In general you also can’t give a female athlete sufficient testosterone to counteract the absence of male puberty and make them competitive with men. You can make them better than non-doping women, sure, but it’s not enough to reach the level of post puberty males, and the more you give the worse the impact on their health. The GDR already ran that experiment.
Sure, the testosterone level was just a simplification as I said. Whatever measurable thing that give an advantage would work. For example the muscular mass, I don't know. Whatever the past, there is always something different now that gives the advantage for the current race.
We do segregate many sports on other dimensions, e.g. by weight in boxing.
The problem with trying to do something like that across the sexes is that the performance gap between elite men and elite women (i.e. those at the top of their statistical distributions) is so large in so many sports (even when controlling for height or weight).
For example, a large number of amateur men who are well under 6 feet tall can dunk a basketball (and Spud Webb was 5 foot 7!), but it's remarkable to find even a professional female player of the same height who could do this. Similarly being tackled by an 85kg male rugby player is a whole other universe of pain compared to being tackled by an 85kg female. Anybody who knows sports can find similar examples. It’s not about testosterone or some other individual item - it’s the whole complex biological organism acting in concert. When you are working with so many dimensions and those are also interacting in real time, it is very hard to divide things into "fair" categories.
Because of these issues, women fought very hard for (and won) the right to have their own competitions, free of male competitors.
For more examples, see https://boysvswomen.com/#/. If Olympic events were mixed sex, most events would have no female competitors at all. Teenage boys routinely beat female world records.
After countless female leads in fighting roles pushed in agenda based Hollywood brainwashing, and the era of immense sociopolitical pressure to push the 'women can do anything' line, perhaps the answer is just don't segregate.
Instead of the subjectivity, remove all the segregation and let reality sort it out.
Would certainly clear up a lot of cognitive dissonance.
Yes, teenage boys (even 13 and 14 year olds) frequently beat female world records.
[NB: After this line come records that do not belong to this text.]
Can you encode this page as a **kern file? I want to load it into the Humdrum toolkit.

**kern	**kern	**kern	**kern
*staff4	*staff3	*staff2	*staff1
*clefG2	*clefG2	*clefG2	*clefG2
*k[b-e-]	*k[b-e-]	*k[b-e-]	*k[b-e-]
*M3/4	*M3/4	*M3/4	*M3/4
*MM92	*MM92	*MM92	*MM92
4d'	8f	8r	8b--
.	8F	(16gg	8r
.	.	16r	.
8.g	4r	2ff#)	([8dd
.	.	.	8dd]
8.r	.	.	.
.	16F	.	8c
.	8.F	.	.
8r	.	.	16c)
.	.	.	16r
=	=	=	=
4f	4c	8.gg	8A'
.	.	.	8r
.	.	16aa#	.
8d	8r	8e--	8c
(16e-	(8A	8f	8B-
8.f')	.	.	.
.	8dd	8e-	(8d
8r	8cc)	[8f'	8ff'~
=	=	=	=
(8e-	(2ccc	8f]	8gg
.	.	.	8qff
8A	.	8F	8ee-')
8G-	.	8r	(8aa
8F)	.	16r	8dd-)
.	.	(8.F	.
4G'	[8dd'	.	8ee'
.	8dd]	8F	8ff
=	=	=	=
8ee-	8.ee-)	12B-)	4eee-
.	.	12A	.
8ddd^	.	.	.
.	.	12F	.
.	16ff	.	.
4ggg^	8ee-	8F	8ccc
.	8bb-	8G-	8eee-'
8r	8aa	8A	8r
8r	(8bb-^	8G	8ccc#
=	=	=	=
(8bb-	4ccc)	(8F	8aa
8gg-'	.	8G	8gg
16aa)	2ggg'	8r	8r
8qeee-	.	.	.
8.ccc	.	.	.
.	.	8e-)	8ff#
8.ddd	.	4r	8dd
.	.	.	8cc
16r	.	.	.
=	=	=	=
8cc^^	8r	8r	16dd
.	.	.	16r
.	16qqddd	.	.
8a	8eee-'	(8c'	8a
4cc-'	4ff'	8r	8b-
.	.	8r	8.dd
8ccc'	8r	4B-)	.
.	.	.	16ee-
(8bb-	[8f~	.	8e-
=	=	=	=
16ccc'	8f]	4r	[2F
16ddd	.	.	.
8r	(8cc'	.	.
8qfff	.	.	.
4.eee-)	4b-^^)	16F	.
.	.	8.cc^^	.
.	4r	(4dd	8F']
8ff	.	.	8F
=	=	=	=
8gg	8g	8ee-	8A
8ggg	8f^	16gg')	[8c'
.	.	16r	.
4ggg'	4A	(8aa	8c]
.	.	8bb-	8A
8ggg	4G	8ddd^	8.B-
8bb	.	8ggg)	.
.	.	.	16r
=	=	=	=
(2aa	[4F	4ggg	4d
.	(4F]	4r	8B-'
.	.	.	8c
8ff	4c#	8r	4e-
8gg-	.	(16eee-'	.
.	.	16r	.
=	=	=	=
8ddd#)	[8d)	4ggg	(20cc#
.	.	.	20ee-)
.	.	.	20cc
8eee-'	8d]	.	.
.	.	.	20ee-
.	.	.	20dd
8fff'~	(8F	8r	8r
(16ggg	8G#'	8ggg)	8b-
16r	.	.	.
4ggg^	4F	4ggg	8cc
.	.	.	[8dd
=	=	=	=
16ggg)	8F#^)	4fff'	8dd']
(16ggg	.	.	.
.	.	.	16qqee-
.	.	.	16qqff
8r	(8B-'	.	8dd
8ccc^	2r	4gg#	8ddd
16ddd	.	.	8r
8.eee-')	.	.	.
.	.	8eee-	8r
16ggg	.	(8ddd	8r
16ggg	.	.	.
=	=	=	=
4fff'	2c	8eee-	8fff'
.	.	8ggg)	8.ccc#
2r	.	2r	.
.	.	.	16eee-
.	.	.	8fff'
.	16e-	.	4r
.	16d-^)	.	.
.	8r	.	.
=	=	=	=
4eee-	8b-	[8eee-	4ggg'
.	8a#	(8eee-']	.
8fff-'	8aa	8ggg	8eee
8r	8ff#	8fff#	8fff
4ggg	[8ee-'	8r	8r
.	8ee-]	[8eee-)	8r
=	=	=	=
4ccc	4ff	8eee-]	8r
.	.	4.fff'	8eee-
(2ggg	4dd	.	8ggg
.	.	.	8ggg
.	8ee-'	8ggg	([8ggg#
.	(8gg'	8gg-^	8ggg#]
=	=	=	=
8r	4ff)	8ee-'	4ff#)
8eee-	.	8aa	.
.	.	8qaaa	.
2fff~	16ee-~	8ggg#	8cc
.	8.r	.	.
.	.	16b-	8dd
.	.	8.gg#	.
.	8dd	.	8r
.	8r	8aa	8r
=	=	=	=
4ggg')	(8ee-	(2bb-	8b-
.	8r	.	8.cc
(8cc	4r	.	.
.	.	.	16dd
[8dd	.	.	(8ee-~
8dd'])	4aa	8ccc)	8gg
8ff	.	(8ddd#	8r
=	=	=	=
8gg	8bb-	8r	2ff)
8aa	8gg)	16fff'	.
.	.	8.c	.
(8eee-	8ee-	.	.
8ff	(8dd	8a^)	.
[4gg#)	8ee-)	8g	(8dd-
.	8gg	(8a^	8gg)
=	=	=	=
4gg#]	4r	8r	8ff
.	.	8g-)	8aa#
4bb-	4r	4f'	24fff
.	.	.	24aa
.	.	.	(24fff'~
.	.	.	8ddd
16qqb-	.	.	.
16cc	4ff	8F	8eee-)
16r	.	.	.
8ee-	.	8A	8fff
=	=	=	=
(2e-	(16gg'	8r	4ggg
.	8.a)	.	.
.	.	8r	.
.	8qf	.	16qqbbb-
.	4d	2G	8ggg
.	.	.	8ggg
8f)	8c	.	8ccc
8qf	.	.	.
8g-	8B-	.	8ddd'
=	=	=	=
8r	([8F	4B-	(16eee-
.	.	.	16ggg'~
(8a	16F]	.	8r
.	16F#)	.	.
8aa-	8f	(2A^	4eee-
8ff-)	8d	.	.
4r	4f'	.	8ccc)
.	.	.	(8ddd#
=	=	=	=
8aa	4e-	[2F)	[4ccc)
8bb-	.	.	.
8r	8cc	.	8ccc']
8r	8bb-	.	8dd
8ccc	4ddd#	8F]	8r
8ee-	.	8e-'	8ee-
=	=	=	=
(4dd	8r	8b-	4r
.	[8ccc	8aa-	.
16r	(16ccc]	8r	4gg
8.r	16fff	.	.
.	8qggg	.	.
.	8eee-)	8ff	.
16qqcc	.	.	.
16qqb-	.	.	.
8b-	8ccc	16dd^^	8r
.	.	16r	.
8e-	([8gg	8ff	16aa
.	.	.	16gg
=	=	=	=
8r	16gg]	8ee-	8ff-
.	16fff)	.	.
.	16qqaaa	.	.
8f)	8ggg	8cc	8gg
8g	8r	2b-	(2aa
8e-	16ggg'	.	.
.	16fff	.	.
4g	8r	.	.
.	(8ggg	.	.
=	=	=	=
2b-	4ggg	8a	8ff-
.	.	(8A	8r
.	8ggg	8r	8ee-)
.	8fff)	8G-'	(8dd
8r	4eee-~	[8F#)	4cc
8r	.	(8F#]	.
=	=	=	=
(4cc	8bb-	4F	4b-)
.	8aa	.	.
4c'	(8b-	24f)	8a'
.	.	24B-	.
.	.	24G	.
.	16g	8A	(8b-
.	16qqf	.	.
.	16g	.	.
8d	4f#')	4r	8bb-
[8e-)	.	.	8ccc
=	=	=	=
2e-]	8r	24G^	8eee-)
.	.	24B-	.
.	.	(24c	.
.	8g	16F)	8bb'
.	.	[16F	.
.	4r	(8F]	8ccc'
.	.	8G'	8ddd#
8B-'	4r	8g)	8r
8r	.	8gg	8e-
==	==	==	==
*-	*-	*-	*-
In almost all athletic sports, a "combined" Olympics would have no female participants at all.
This is why women fought for sex segregation in the first place.
Why are we doing separate competitions for men and women? Because men have physical differences that give them a significant advantage on many sports. For simplicity purpose I will assume this is only because they generate more testosterone though I'm sure it's more complicated.
So people generating more testosterone have a significant advantage on sports. Why should then we care wether they are men or women, whatever that means? A good illustration of this are women who have hyperandrogenism, who are, ironically, sometimes excluded from competing in women competitions because of the unfair advance their high testosterone give them compared to other women, even though they are biological women. I'm sure some men have low level of testosterone compared to the "standard" level of most men, which would give them an unfair disadvantage in men competitions.
So my question is, why, rather than doing men/women competitions, don't we do high/low testosterone competition, regardless of the gender?